If you digested sequentially, change the order of the enzymes and purify on a column in between.

if both the enzyme works fine or single enzyme works and it is quiet difficult to decide whether our vector digested properly from both the ends or not.

You are totally right, the gel purification just gets ride of minute amounts of undigested plasmid which you won't see on a gel but will screw up your transformation.

Did you dephosphorylate your plasmid? This step usually greatly reduces background reactions.

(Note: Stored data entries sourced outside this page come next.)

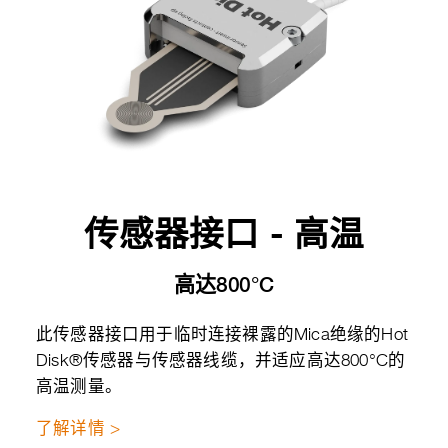
传感器接口 - 高温
高达800°C
此传感器接口用于临时连接裸露的Mica绝缘的Hot
Disk®传感器与传感器线缆，并适应高达800°C的
高温测量。
了解详情 >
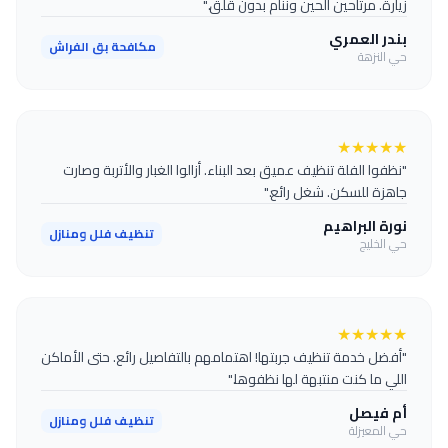
زيارة. مرتاحين الحين وننام بدون قلق."
بندر العمري
مكافحة بق الفراش
حي النزهة
★
★
★
★
★
"نظفوا الفلة تنظيف عميق بعد البناء. أزالوا الغبار والأتربة وصارت
جاهزة للسكن. شغل رائع."
نورة البراهيم
تنظيف فلل ومنازل
حي الخليج
★
★
★
★
★
"أفضل خدمة تنظيف جربتها! اهتمامهم بالتفاصيل رائع. حتى الأماكن
اللي ما كنت منتبهة لها نظفوها."
أم فيصل
تنظيف فلل ومنازل
حي المعيزلة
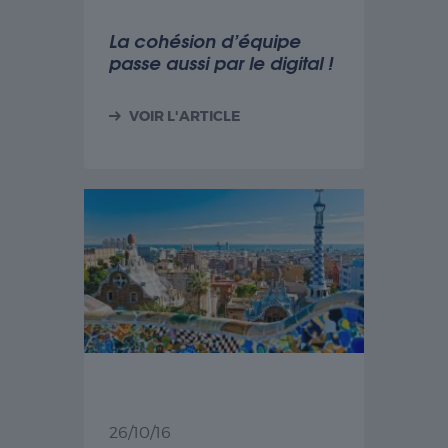
La cohésion d’équipe
passe aussi par le digital !
VOIR L'ARTICLE
26/10/16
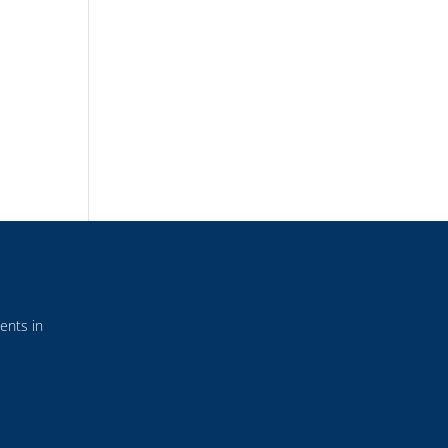
ents in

Dear Maxmilian Peters sir, I haven't tried the dephosphorylation of my digested vector yet in this case, i thought this will work in case of single enzyme digestion to prevent self ligation, but in case of fully double digested vector it should not ligate logically. Anyway sir, i will dephosphorylate my vector after double digestion this time, lets see what happens ? Sir, what should be the optimum duration for this treatment as because i have read in some literatures that prolong incubation also damages the ends of digested vectors, so optimum duration should be required.

Theoretically you are totally right but E. Coli under selection stress are masters of survival, even if you use mutant strains, they will do anything with the plasmid in order to survive.

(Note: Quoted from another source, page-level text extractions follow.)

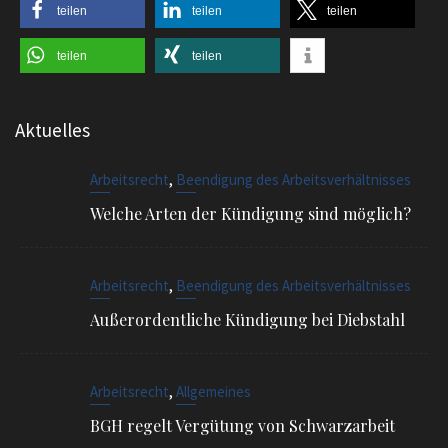
teilen
teilen
teilen
teilen
teilen
Aktuelles
,
Arbeitsrecht
Beendigung des Arbeitsverhältnisses
Welche Arten der Kündigung sind möglich?
,
Arbeitsrecht
Beendigung des Arbeitsverhältnisses
Außerordentliche Kündigung bei Diebstahl
,
Arbeitsrecht
Allgemeines
BGH regelt Vergütung von Schwarzarbeit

For the dephosphorylation protocol, stick to the manufacturers instruction, incubation time depends on the specific phosphatase. For most reactions I was using FastAP from Fermentas which needs only 10 minutes to work. So double digest with restriction enzymes from NEB for 80 min, then 1 µl of FastAP for 10 min at 37°C and either straight on a gel or in the -20 freezer.

Good luck!

Please keep us posted, so others can learn from your experience :)

Dear Maxmilian Peters sir, Definitely I will post whatever i will get the results and troubleshoot all the incoming problems by discussing with you all and getting your valuable suggestions. 

Thank you very much

Yes. If you follow the instruction manual of Invitrogen but practically I tried it is bit difficult. You can design internal primers (nested PCR) and check its amplification.

all the best

I have not tried to do this myself, but keep in mind that restriction enzymes don't really like to cut near DNA ends. You may have to use quite a bit higher concentration of enzyme than is suggested by the supplier  based on cutting of "typical" sites. Also often best to cut with two enzymes sequentially with de-proteinization and cleanup in between. Also that way can use optimized buffer conditions for each enzyme, instead of forcing them to work in one all-purpose buffer. I wouldn't think you'd need to gel purify in between digestions, but you may want to gel purify the primary PCR product to get rid of small stuff that you don't see but is probably still in there (leftover primer, primer dimer, etc).

Thank you very much Mark Elliott Samuels and all,  everyone have given a very good suggestions, Here i am following same, I did sequential digestion of my insert pcr product (full length geminiviral genome 2.8 Kb) and vector with EcoRI and HindII using fermentas Fast digest enzymes, further dephosphorylate my desired vector too and finally set up the ligation and transformed into E. Coli competent cell, but again i did not observed any type of blue or white colonies over ligation plate. Now, it is very difficult to know that either my insert pcr product has not digested properly or vector.